**Job item:** Send back the entries exactly as they were given.

**Study material:**
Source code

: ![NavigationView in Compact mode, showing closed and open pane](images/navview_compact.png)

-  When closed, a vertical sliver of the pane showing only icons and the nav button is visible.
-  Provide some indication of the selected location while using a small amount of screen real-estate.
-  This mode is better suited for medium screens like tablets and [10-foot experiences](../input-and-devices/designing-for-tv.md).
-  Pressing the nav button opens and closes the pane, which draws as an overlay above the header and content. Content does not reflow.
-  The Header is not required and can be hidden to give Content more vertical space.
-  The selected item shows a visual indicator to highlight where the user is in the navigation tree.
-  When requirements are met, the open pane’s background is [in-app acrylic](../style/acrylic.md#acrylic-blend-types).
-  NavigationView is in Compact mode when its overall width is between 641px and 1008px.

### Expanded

**Your response:**
Source code

: ![NavigationView in Compact mode, showing closed and open pane](images/navview_compact.png)

-  When closed, a vertical sliver of the pane showing only icons and the nav button is visible.
-  Provide some indication of the selected location while using a small amount of screen real-estate.
-  This mode is better suited for medium screens like tablets and [10-foot experiences](../input-and-devices/designing-for-tv.md).
-  Pressing the nav button opens and closes the pane, which draws as an overlay above the header and content. Content does not reflow.
-  The Header is not required and can be hidden to give Content more vertical space.
-  The selected item shows a visual indicator to highlight where the user is in the navigation tree.
-  When requirements are met, the open pane’s background is [in-app acrylic](../style/acrylic.md#acrylic-blend-types).
-  NavigationView is in Compact mode when its overall width is between 641px and 1008px.

### Expanded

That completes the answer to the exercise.